In the company’s lead MYC inhibition program, a novel chemical series with low nM activity has been identified in model cell lines. Already, functional activity of ACB’s lead ‘HJ’ compound series has been demonstrated in vitro that mimics inhibition of Aurora B kinase. Inhibition of Aurora B kinase is known to elicit synthetic lethality in cells overexpressing MYC. The synthetic lethal phenotype includes the induction of cell cycle arrest early in mitosis followed by accumulation of polyploid cells. ACB is further exploring a second MYC inhibitory compound series.

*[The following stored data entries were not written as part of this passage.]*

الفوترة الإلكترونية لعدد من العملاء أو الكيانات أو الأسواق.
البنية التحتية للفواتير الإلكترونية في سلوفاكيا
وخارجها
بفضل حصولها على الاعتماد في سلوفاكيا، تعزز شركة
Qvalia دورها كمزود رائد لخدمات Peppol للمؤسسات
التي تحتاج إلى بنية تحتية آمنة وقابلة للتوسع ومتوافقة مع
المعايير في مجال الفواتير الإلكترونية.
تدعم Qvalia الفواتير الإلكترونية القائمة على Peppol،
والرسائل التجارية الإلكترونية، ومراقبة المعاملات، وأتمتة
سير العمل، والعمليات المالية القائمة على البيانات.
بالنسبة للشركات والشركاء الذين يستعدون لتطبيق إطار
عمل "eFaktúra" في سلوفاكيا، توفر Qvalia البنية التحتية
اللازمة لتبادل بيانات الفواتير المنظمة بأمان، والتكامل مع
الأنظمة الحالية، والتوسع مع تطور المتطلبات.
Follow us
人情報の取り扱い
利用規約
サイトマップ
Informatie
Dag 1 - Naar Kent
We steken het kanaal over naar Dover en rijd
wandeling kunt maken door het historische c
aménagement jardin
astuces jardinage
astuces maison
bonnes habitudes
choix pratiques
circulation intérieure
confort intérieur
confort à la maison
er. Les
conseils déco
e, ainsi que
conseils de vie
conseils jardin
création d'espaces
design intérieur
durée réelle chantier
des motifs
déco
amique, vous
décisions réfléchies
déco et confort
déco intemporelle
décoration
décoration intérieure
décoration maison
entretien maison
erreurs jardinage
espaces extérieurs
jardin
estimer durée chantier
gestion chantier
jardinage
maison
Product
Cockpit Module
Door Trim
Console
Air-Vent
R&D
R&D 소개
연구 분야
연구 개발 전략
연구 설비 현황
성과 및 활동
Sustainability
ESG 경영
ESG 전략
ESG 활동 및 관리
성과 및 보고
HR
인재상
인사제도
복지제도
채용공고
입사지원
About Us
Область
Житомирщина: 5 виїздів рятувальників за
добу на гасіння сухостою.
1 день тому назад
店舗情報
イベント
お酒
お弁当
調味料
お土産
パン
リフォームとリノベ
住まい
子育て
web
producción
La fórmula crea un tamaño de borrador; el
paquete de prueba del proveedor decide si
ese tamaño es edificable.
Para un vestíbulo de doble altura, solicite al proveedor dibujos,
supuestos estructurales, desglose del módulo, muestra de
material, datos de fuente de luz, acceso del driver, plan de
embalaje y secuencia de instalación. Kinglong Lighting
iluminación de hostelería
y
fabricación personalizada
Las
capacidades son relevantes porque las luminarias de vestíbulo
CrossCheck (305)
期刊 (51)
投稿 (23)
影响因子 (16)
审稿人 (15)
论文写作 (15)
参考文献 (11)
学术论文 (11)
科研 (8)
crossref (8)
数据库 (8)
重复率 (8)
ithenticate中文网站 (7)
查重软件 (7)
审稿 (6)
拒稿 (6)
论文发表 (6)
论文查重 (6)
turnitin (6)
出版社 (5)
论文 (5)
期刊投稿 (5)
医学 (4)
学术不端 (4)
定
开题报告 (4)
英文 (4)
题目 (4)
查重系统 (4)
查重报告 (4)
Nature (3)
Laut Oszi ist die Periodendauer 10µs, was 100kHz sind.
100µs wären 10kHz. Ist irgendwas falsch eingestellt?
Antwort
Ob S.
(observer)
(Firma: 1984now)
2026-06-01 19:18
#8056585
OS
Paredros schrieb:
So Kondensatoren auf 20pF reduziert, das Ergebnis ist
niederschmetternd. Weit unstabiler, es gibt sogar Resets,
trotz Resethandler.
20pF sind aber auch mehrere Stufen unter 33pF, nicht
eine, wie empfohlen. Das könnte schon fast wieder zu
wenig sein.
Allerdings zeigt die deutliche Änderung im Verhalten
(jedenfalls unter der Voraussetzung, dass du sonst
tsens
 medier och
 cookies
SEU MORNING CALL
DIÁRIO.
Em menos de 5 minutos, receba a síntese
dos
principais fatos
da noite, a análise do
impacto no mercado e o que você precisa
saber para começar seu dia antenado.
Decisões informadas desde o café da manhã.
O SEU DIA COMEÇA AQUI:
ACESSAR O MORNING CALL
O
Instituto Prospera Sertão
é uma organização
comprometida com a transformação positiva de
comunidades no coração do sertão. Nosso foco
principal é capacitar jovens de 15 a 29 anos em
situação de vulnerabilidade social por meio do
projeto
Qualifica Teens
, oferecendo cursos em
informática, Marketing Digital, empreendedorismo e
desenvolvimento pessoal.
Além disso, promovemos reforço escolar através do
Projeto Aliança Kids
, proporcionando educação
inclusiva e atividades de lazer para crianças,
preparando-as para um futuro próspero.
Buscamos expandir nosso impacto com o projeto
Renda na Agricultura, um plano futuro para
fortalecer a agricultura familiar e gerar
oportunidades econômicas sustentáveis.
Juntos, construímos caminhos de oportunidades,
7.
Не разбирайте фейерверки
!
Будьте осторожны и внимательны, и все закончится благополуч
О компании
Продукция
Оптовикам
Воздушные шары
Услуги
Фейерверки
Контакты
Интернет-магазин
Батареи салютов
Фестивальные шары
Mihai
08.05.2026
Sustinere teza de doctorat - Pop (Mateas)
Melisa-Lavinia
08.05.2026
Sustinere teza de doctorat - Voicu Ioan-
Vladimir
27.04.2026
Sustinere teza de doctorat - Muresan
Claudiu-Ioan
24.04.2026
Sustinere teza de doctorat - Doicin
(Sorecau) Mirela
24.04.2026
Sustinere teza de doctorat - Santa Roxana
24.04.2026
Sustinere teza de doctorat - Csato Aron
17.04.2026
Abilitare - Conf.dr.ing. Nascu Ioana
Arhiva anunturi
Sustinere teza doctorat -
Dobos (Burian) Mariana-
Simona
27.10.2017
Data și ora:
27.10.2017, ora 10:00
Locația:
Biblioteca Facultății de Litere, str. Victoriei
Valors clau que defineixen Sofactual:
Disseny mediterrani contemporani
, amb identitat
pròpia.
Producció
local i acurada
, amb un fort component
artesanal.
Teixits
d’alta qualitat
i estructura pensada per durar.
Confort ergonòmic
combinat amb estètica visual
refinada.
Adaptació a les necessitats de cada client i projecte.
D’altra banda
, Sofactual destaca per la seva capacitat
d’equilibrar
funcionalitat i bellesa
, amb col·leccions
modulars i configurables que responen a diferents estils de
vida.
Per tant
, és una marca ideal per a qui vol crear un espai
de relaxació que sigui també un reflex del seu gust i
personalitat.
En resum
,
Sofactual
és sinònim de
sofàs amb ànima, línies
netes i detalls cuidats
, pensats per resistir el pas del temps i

Founder, President, and CEO of ACB, Dr. Dun Yang, said, "With the additional financing, we are well placed to accelerate our synthetic lethal approach and to maximise the value of our libraries and pipeline. Already a provisional filing covering the novel library of HJ compounds has been completed and this is the first GUNS-DF library for which ACB has filed for PCT patent protection, testifying to the utility of our library technology platform. We expect to follow this with additional composition of matter filings as we progress our MYC and other discovery programs."

ACB’s goal is to generate first-in-class oncology drugs for a broad range of indications (targeting over 30% of cancer patients), with a focus on therapies disabling previously untargeted mitotic regulators. Overexpression of MYC engenders vulnerability in mitosis and many other cellular processes. It is the most commonly deregulated oncoprotein, making targeting it through synthetic lethality an attractive strategy for cancer therapy.

Since its foundation in 2016, ACB has grown to almost 50 employees in Chengdu China, Hyderabad, India, San Francisco, USA, and St Andrews, UK.